Von Florian Rötzer – 16. Januar 2026
Kommissionspräsidentin von der Leyen präsentiert das 90-Milliarden-Unterstützungspaket für die Ukraine, das jährlich drei bis vier Milliarden Euro an Zinslasten kostet und ein Geschenk an die Ukraine darstellt, da das Land die Schulden niemals zurückzahlen wird.
Nachdem die geplante Verwendung des auf Dauer eingefrorenen russischen Staatsvermögens zur Finanzierung des Pleitestaates Ukraine vor allem am Widerstand Belgiens gescheitert ist, waren 24 EU-Mitgliedsländer bereit, 90 Milliarden Euro an Schulden aufzunehmen, die als Ukraine Support Loan die militärische und staatliche Existenz der Ukraine neben Hilfen einzelner Staaten 2026 und 2027 sichern sollen. Ab April sollen die ersten Gelder fließen. Dazu kommen fortlaufende Zinszahlungen, jährlich etwa drei bis vier Milliarden Euro, Deutschland steht für etwa ein Viertel in der Kreide.

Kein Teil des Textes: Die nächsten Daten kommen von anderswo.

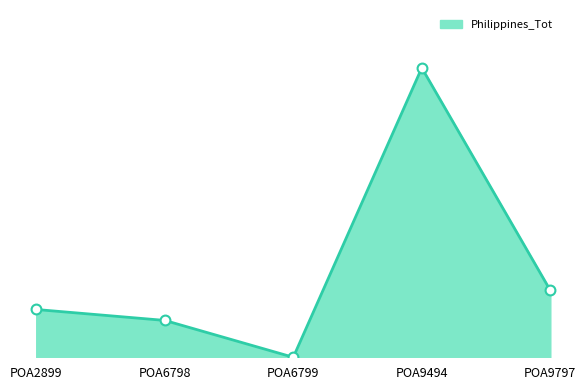

Which has a higher value, POA6799 or POA2899?

POA2899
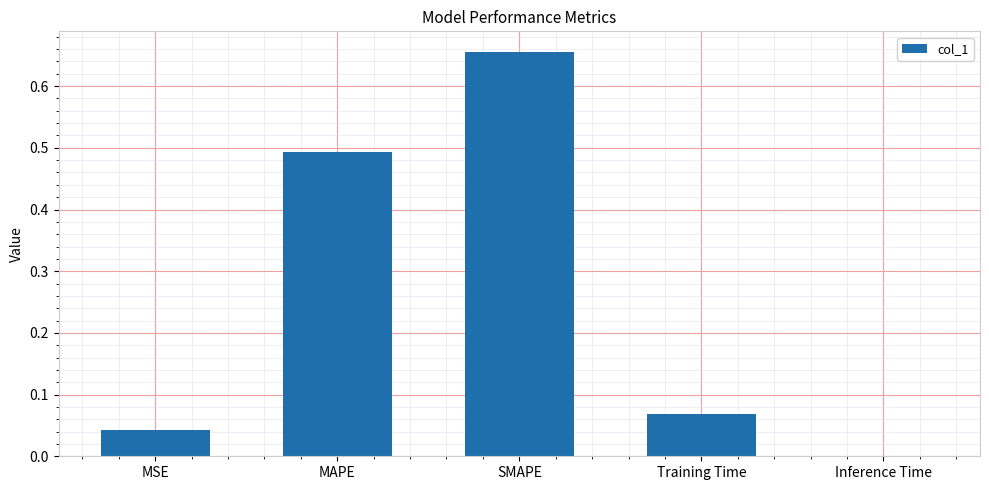

What is the sum of all values?

1.3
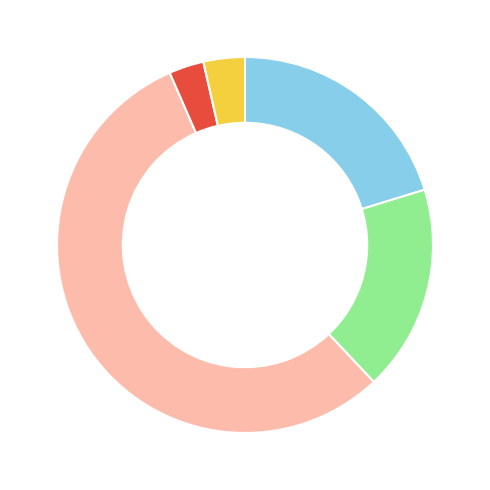

How many slices are in this pie chart?

5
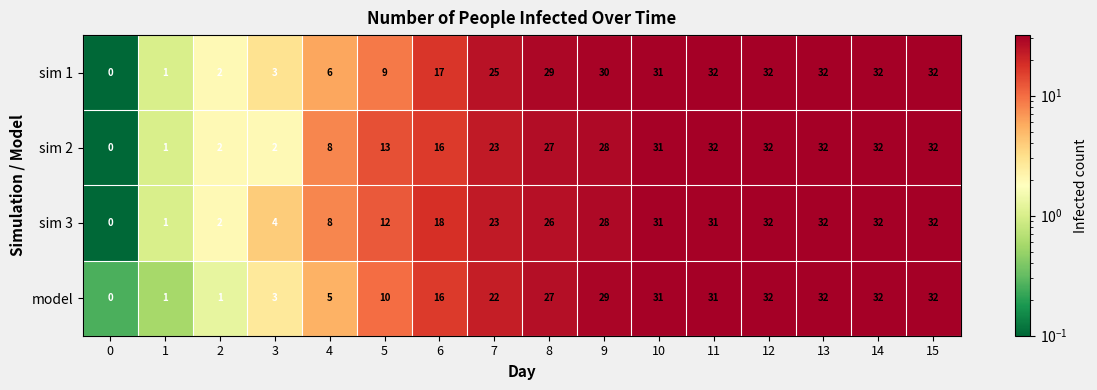

Which series has the largest total across all categories?

sim 1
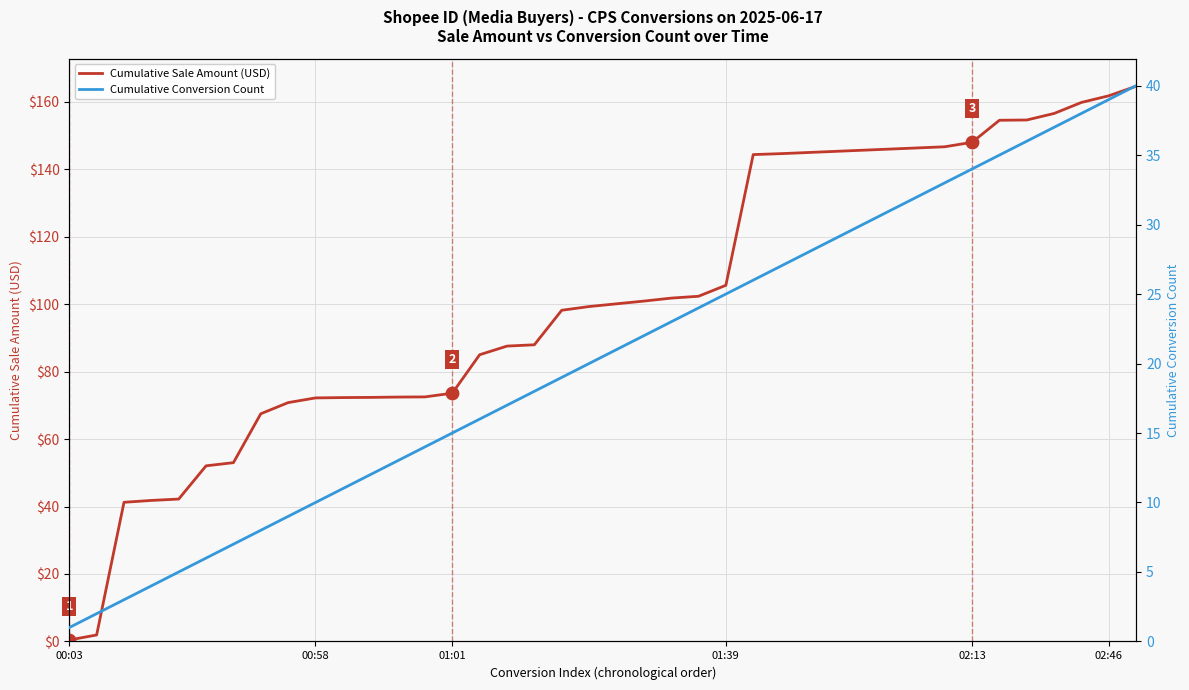

Which series reaches the minimum Y coordinate?

Cumulative Sale Amount (USD)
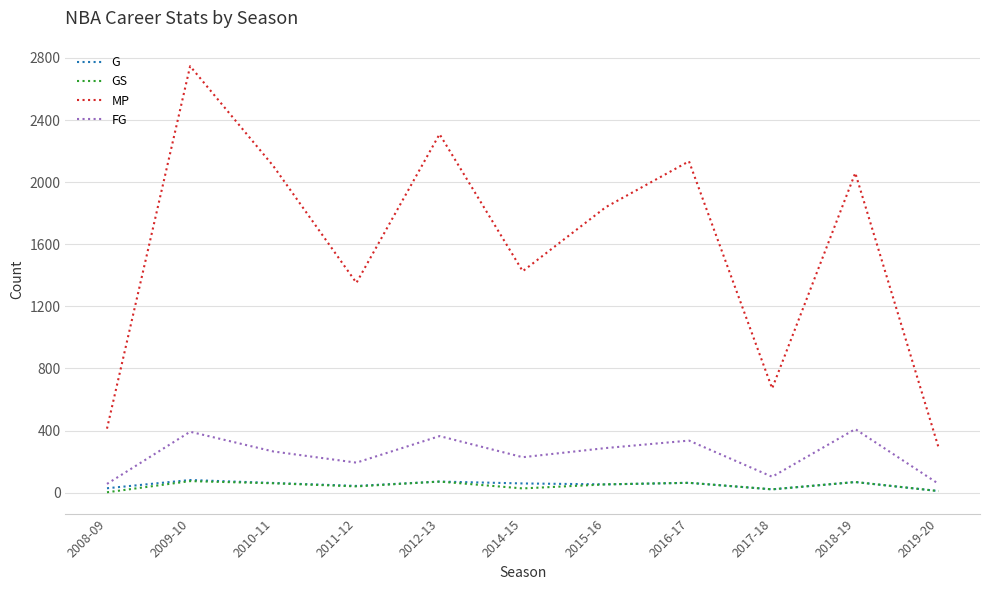

What position from the right is 2014-15?

6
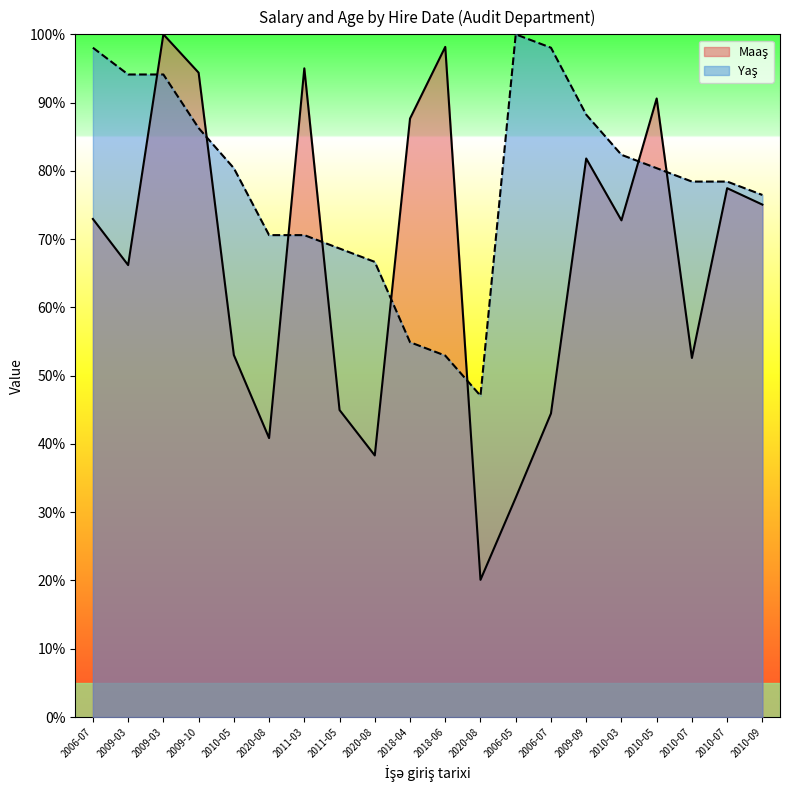

Rank the series by their average value, from highest to lowest.

Yaş, Maaş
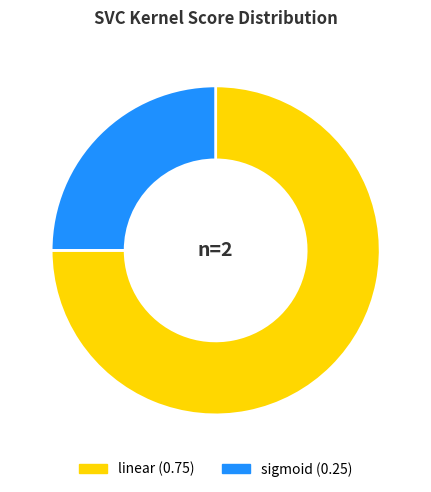

Is there a majority slice in this chart?

Yes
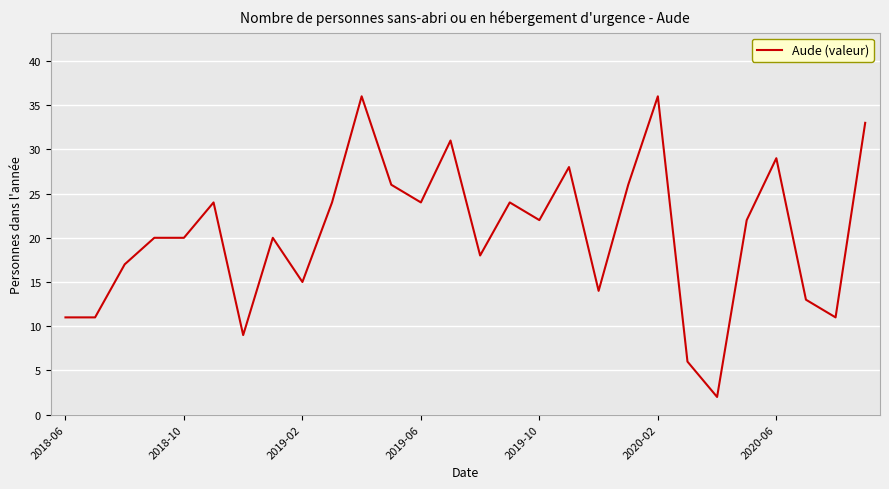

What is the difference between the maximum and minimum values?

34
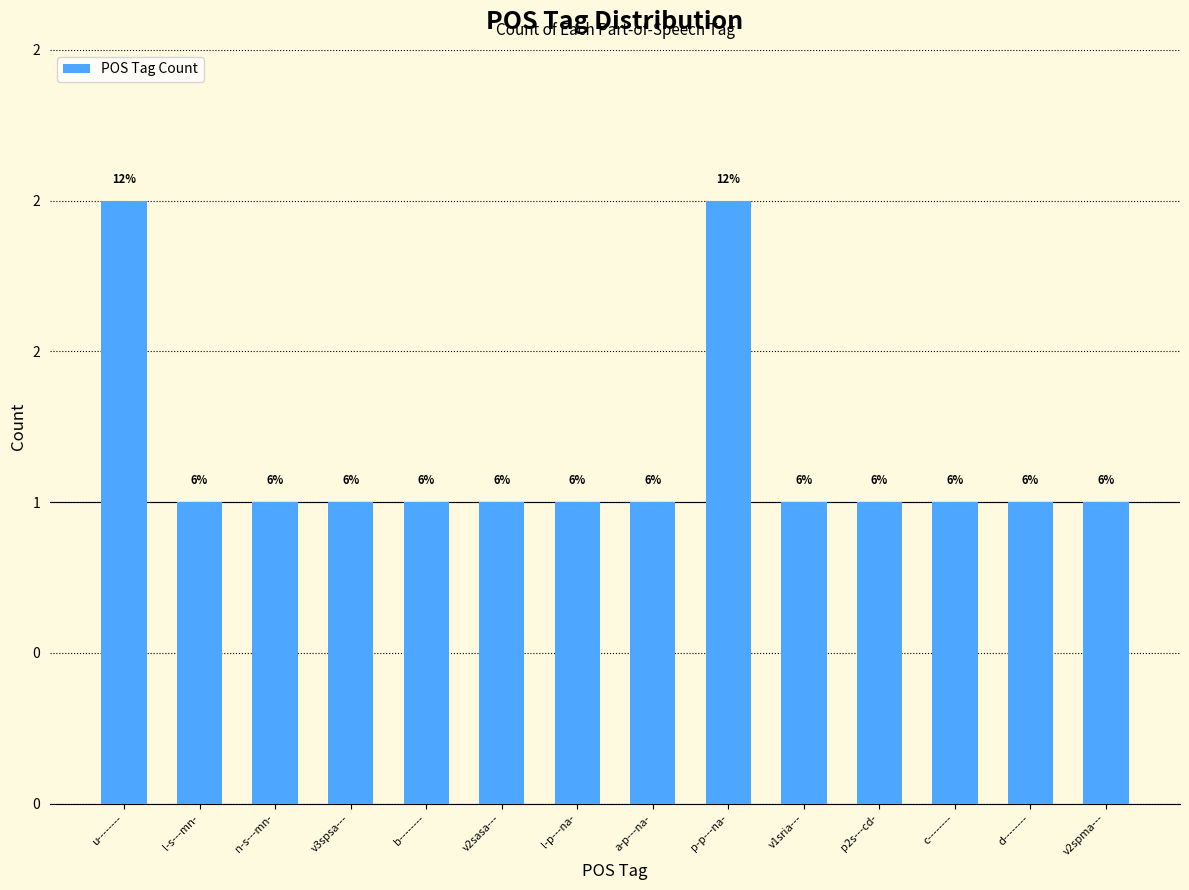

Rank the categories by value from highest to lowest.

u--------, p-p---na-, l-s---mn-, n-s---mn-, v3spsa---, b--------, v2sasa---, l-p---na-, a-p---na-, v1sria---, p2s---cd-, c--------, d--------, v2spma---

Es ist klar, dass die Ukraine die Kredite nicht zurückzahlen werden, da dies nur stattfinden soll, wenn Russland Reparationen zahlt, aber das will man den Steuerzahlern nicht unverblümt sagen. Daher heißt es zur Beruhigung, die EU wahre sich „das Recht, die in der Union eingefrorenen russischen Vermögenswerte zur Rückzahlung des Darlehens zu verwenden, in voller Übereinstimmung mit dem EU-Recht und dem Völkerrecht“. Das war auch schon das von Bundeskanzler Merz angebotene Placebo: Merz erklärt, warum 90 Milliarden Schulden für die Ukraine eigentlich keine sind. Die Verschuldung der Ukraine ist selbst nach der EU auf 85 bis 100 Prozent des BIP angestiegen. Stolz wird gemeldet, die EU und Mitgliedsländer hätten bislang 193 Milliarden zur Unterstützung der Ukraine ausgegeben – „mehr als jeder anderer“.